Maar precies omdat Van Leeuwen die kunst als geen ander beheerst, durf ik hier streng te zijn: mooi boek overtuigt niet over de hele lijn. Ja, de prikkelende fotoreeks en het semi-historische rariteiten-‘Zie-die-ABC’ verdienden een trouwere drager dan het vluchtige medium dat een tentoonstelling doorgaans is. En ja, het zou spijtig zijn als enkel dat ene geboortejaar toegang had tot de gedichten ‘toen ik er nog niet was’ en ‘ik lig in bed’, die van Leeuwen in 2008 schreef voor een gelegenheidsbundel voor 7-jarigen. Ook het lenige ABC en enkele van de beeldgedichten spreken tot de verbeelding. Wat al deze (beeld)teksten gemeen hebben is dat ze ongewone, soms zelfs absurde zaken verenigen en de lezer er zo toe aanzetten taal, en bij uitbreiding de wereld, met een andere blik te bekijken.

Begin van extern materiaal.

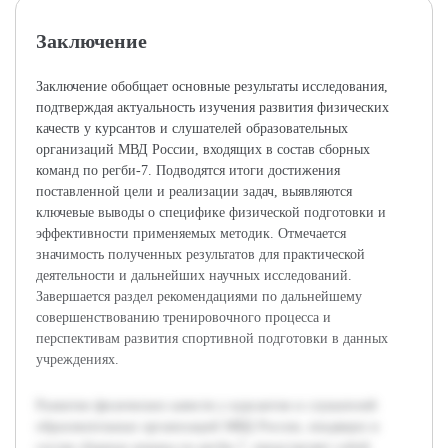
Заключение
Заключение обобщает основные результаты исследования,
подтверждая актуальность изучения развития физических
качеств у курсантов и слушателей образовательных
организаций МВД России, входящих в состав сборных
команд по регби-7. Подводятся итоги достижения
поставленной цели и реализации задач, выявляются
ключевые выводы о специфике физической подготовки и
эффективности применяемых методик. Отмечается
значимость полученных результатов для практической
деятельности и дальнейших научных исследований.
Завершается раздел рекомендациями по дальнейшему
совершенствованию тренировочного процесса и
перспективам развития спортивной подготовки в данных
учреждениях.
Развитие физических качеств у курсантов и слушателей
образовательных организаций МВД России, входящих в
состав сборных команд по регби-7, представляет собой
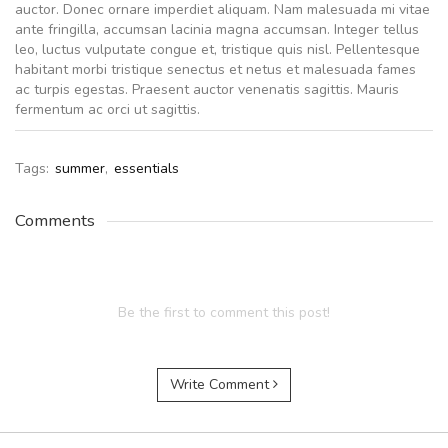
auctor. Donec ornare imperdiet aliquam. Nam malesuada mi vitae
ante fringilla, accumsan lacinia magna accumsan. Integer tellus
leo, luctus vulputate congue et, tristique quis nisl. Pellentesque
habitant morbi tristique senectus et netus et malesuada fames
ac turpis egestas. Praesent auctor venenatis sagittis. Mauris
fermentum ac orci ut sagittis.
Tags:
summer
,
essentials
Comments
Be the first to comment this post!
Write Comment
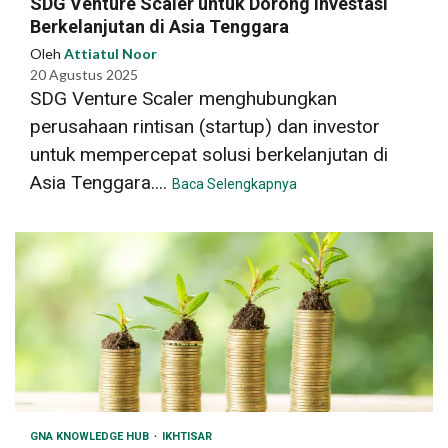
SDG Venture Scaler untuk Dorong Investasi
Berkelanjutan di Asia Tenggara
Oleh
Attiatul Noor
20 Agustus 2025
SDG Venture Scaler menghubungkan
perusahaan rintisan (startup) dan investor
untuk mempercepat solusi berkelanjutan di
Asia Tenggara....
Baca Selengkapnya
GNA KNOWLEDGE HUB
IKHTISAR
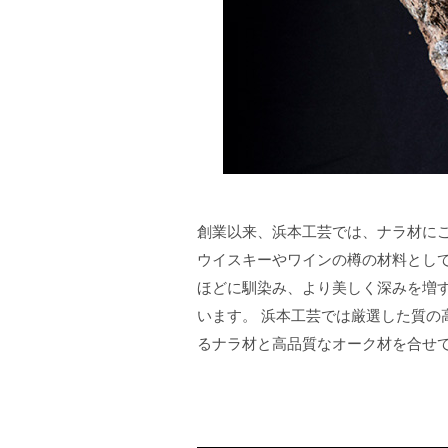
創業以来、浜本工芸では、ナラ材に
ウイスキーやワインの樽の材料として
ほどに馴染み、より美しく深みを増
います。 浜本工芸では厳選した質の
るナラ材と高品質なオーク材を合せ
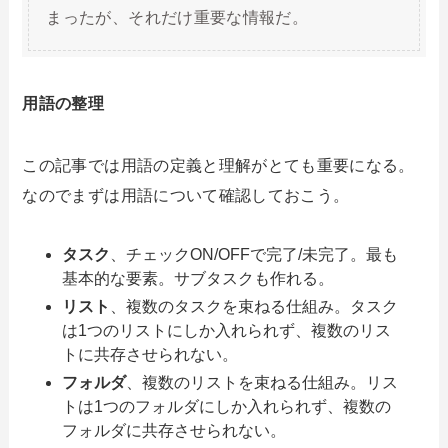
まったが、それだけ重要な情報だ。
用語の整理
この記事では用語の定義と理解がとても重要になる。
なのでまずは用語について確認しておこう。
タスク
、チェックON/OFFで完了/未完了。最も
基本的な要素。サブタスクも作れる。
リスト
、複数のタスクを束ねる仕組み。タスク
は1つのリストにしか入れられず、複数のリス
トに共存させられない。
フォルダ
、複数のリストを束ねる仕組み。リス
トは1つのフォルダにしか入れられず、複数の
フォルダに共存させられない。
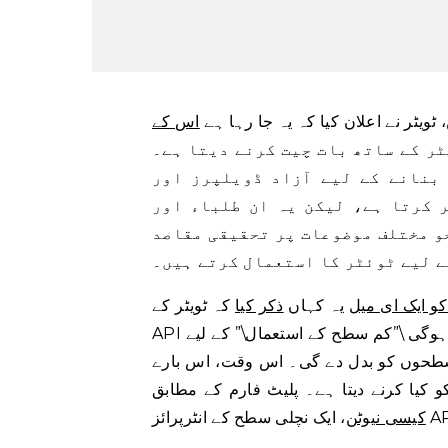
ویٹر نے اعلان کیا کہ یہ جا رہا ہے
ر کے ساتھ بات چیت کرنے دیتا ہے۔
بنانے کے لیے آزاد ڈویلپرز اور
 کرتا ہے، لیکن یہ ان طلباء اور
و مختلف موضوعات پر تحقیقی مقاصد
ے لیے ٹوئٹر کا استعمال کرتے ہیں۔
کو ایک ای میل
یہ کہاں
ذکر کیا
کہ ٹویٹر کے
API تک رسائی کے لیے بنیادی درجے – جس کی لاگت $100 فی مہینہ ہوگی \”کم سطح کے استعمال\” کے لیے
سطحوں کو بدل دے گی۔ اس وقت، اس بارے
کیسی نیوٹن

Een stuk minder overtuigend zijn de dierenverhalen, waarin de herhaling nooit leidt tot de verwachte eigenzinnige omkering. De handgeschreven briefjes en de strips van Vurkie en Lepeltjie overstijgen het metatalige denken van jonge lezers nauwelijks. ‘Vurkie’ en ‘Lepeltjie’ brengen onder woorden waarmee jonge kinderen bezig zijn: het denken over taal als systeem, over de wisselwerking tussen vorm en betekenis. Om echt te boeien, moeten dergelijke teksten echter een stapje voor zijn, en niet leeglopen als een ballonnetje, zoals in enkele van de strips van Vurkie en Lepeltjie gebeurt.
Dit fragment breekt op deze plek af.